--- What this task involves ---
Nothing but the lines from the first line of the records below to the line holding "APIs for webservices" belongs in the answer, copied exactly and without pictures.

== Task data

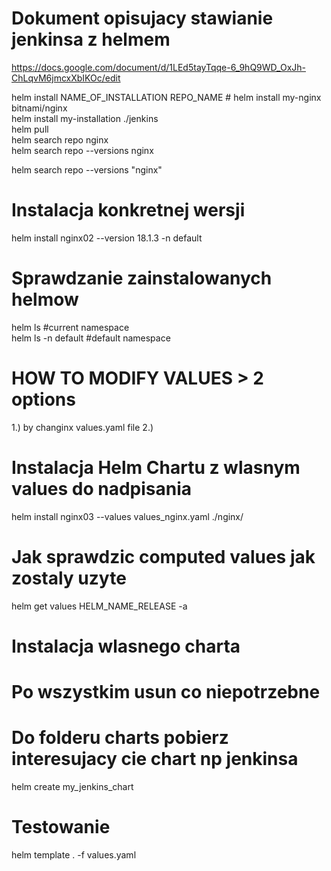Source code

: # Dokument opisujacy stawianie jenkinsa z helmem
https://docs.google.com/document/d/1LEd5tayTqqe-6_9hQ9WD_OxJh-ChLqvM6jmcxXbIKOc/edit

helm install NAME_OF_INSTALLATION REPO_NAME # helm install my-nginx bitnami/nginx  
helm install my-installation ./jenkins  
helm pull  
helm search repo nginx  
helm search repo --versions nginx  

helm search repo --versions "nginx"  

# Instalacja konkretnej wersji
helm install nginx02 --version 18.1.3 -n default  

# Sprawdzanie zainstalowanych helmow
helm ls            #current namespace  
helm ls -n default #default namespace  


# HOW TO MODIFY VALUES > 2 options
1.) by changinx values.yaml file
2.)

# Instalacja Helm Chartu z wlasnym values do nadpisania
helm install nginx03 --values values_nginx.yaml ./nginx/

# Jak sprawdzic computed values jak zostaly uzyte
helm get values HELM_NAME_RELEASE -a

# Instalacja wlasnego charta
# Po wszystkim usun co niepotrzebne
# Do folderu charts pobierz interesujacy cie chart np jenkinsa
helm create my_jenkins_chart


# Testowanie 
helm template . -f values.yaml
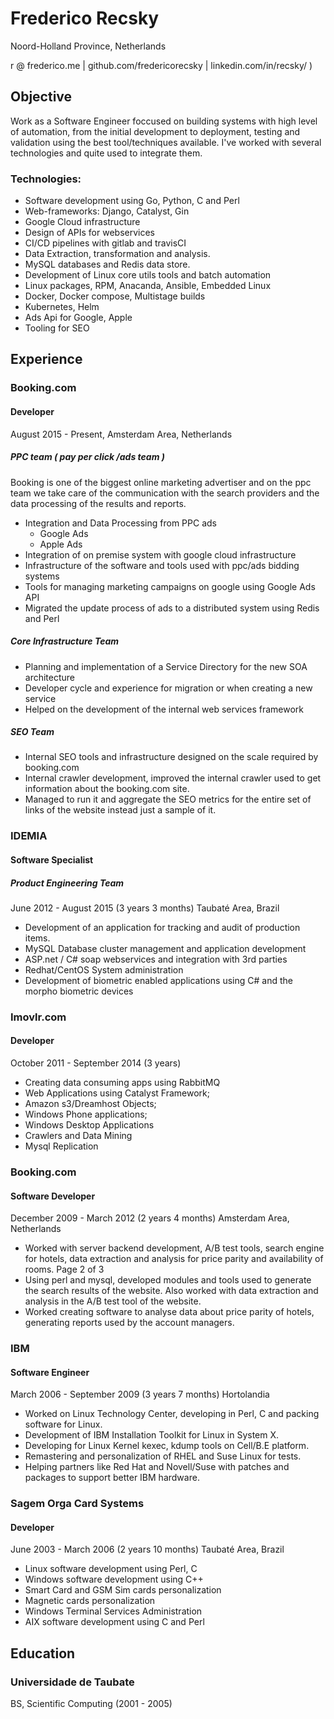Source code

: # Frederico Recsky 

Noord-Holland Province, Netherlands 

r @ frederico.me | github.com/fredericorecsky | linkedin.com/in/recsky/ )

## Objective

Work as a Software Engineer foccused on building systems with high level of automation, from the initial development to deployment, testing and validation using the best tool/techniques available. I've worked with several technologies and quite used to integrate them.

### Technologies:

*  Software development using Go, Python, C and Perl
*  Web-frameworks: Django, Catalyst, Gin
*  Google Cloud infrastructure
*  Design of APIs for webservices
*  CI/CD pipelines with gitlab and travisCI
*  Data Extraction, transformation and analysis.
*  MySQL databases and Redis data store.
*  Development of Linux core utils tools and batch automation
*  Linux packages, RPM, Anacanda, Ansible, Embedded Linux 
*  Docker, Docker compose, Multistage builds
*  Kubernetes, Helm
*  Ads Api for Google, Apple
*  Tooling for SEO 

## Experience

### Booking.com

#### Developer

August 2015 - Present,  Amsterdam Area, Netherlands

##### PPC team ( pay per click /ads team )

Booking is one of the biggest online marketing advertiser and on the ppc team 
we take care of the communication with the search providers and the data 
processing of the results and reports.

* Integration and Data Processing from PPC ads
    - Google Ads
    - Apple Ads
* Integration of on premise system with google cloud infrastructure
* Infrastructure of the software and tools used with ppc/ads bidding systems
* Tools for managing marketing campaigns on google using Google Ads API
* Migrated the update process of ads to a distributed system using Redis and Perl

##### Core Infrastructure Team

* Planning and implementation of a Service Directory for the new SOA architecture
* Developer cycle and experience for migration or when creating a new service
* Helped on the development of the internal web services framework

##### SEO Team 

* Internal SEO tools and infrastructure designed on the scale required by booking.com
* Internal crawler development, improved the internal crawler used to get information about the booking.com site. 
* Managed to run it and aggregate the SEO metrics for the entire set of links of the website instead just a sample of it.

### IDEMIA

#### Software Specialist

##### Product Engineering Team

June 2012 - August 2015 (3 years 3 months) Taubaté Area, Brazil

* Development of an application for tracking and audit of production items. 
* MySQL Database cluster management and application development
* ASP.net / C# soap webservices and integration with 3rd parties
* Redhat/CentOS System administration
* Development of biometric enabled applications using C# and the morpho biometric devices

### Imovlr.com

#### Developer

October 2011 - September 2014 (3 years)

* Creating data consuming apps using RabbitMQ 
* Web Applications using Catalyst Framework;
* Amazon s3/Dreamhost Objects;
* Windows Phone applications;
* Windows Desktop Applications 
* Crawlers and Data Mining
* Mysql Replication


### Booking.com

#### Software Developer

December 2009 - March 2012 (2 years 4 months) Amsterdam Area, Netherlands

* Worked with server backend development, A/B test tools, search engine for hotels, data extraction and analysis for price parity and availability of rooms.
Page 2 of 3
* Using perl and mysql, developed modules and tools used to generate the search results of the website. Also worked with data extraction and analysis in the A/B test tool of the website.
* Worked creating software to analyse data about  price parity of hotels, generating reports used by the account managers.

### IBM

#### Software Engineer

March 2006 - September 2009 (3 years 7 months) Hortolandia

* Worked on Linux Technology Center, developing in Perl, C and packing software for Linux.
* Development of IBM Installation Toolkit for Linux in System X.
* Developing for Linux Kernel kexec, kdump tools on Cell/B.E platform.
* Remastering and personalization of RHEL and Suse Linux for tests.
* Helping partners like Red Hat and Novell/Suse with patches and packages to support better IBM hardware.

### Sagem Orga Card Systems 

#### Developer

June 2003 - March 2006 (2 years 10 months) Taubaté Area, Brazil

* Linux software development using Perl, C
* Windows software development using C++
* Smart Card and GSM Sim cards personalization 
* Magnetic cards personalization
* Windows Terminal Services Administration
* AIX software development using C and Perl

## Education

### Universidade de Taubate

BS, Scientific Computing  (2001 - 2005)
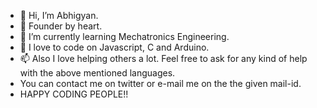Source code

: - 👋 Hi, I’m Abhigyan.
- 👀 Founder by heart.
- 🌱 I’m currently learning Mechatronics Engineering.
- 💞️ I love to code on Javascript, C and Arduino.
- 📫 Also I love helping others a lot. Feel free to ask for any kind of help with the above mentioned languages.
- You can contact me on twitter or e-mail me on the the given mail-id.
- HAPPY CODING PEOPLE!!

====

--- The completed task ---
Source code

: # Dokument opisujacy stawianie jenkinsa z helmem
https://docs.google.com/document/d/1LEd5tayTqqe-6_9hQ9WD_OxJh-ChLqvM6jmcxXbIKOc/edit

helm install NAME_OF_INSTALLATION REPO_NAME # helm install my-nginx bitnami/nginx  
helm install my-installation ./jenkins  
helm pull  
helm search repo nginx  
helm search repo --versions nginx  

helm search repo --versions "nginx"  

# Instalacja konkretnej wersji
helm install nginx02 --version 18.1.3 -n default  

# Sprawdzanie zainstalowanych helmow
helm ls            #current namespace  
helm ls -n default #default namespace  


# HOW TO MODIFY VALUES > 2 options
1.) by changinx values.yaml file
2.)

# Instalacja Helm Chartu z wlasnym values do nadpisania
helm install nginx03 --values values_nginx.yaml ./nginx/

# Jak sprawdzic computed values jak zostaly uzyte
helm get values HELM_NAME_RELEASE -a

# Instalacja wlasnego charta
# Po wszystkim usun co niepotrzebne
# Do folderu charts pobierz interesujacy cie chart np jenkinsa
helm create my_jenkins_chart


# Testowanie 
helm template . -f values.yaml
Source code

: # Frederico Recsky 

Noord-Holland Province, Netherlands 

r @ frederico.me | github.com/fredericorecsky | linkedin.com/in/recsky/ )

## Objective

Work as a Software Engineer foccused on building systems with high level of automation, from the initial development to deployment, testing and validation using the best tool/techniques available. I've worked with several technologies and quite used to integrate them.

### Technologies:

*  Software development using Go, Python, C and Perl
*  Web-frameworks: Django, Catalyst, Gin
*  Google Cloud infrastructure
*  Design of APIs for webservices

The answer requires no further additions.